[ВЫБРАННЫЙ ФРАГМЕНТ]
◆ ◆ ◆ ◆ ◆

Бунин был растроган. Он распечатал конверт, заляпанный множеством почтовых марок, вынул голубоватую страничку, исписанную округлым четким почерком. Начал читать – и лицо его недоуменно вытянулось.

– Ничего не понимаю, какая-то чушь! Послушайте сей перл: «Я должна уйти от вас, чтобы чуть-чуть уменьшить ваш удар. У вас есть ваш жизненный путь, который вас к этому привел. Я вам не судья. Я отрываюсь от вас… Я чувствую ваш крестный путь…» Какая-то ахинея!

Вера Николаевна встревоженно поднялась со своего места, положила руку мужу на плечо:

– Что случилось, чем мы обидели Цетлину?

– Вот, фраза об этом: «Вы ушли в официальном порядке из Союза писателей с теми, кто взял паспорта… Этим вы нанесли эмиграции большой удар». Цетлина спятила, разве это преступление? Все уходили – и я ушел.

◆ ◆ ◆ ◆ ◆

[ЧТО ТРЕБУЕТСЯ] Отредактируйте выбранный фрагмент: перепишите его часть от слов «Бунин был растроган.» вплоть до слов «уходили – и я ушел.» включительно, заменив «конверт» на «пакет».

[ФРАГМЕНТЫ МАТЕРИАЛОВ]
◆ ◆ ◆ ◆ ◆

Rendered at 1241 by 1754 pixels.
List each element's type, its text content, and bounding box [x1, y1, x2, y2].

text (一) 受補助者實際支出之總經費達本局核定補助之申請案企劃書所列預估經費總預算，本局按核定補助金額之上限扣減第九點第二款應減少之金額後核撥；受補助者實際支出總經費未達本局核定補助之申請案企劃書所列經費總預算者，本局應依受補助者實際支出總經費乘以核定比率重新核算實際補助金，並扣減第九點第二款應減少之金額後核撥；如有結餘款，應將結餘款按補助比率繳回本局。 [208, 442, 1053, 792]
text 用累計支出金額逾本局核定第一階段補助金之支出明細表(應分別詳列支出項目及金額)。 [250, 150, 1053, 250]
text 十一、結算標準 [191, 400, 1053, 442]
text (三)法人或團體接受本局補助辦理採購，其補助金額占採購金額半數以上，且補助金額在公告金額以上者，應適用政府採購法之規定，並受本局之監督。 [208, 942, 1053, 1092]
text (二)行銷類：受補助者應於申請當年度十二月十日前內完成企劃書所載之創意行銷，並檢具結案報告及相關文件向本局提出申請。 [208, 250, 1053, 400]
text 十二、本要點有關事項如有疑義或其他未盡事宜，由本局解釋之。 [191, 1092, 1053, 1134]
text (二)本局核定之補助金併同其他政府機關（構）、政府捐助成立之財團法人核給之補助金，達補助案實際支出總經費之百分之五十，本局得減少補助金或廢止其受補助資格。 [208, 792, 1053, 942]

◆ ◆ ◆ ◆ ◆

[ПИСЬМЕННЫЙ ОТВЕТ]
Бунин был растроган. Он распечатал пакет, заляпанный множеством почтовых марок, вынул голубоватую страничку, исписанную округлым четким почерком. Начал читать – и лицо его недоуменно вытянулось.

– Ничего не понимаю, какая-то чушь! Послушайте сей перл: «Я должна уйти от вас, чтобы чуть-чуть уменьшить ваш удар. У вас есть ваш жизненный путь, который вас к этому привел. Я вам не судья. Я отрываюсь от вас… Я чувствую ваш крестный путь…» Какая-то ахинея!

Вера Николаевна встревоженно поднялась со своего места, положила руку мужу на плечо:

– Что случилось, чем мы обидели Цетлину?

– Вот, фраза об этом: «Вы ушли в официальном порядке из Союза писателей с теми, кто взял паспорта… Этим вы нанесли эмиграции большой удар». Цетлина спятила, разве это преступление? Все уходили – и я ушел.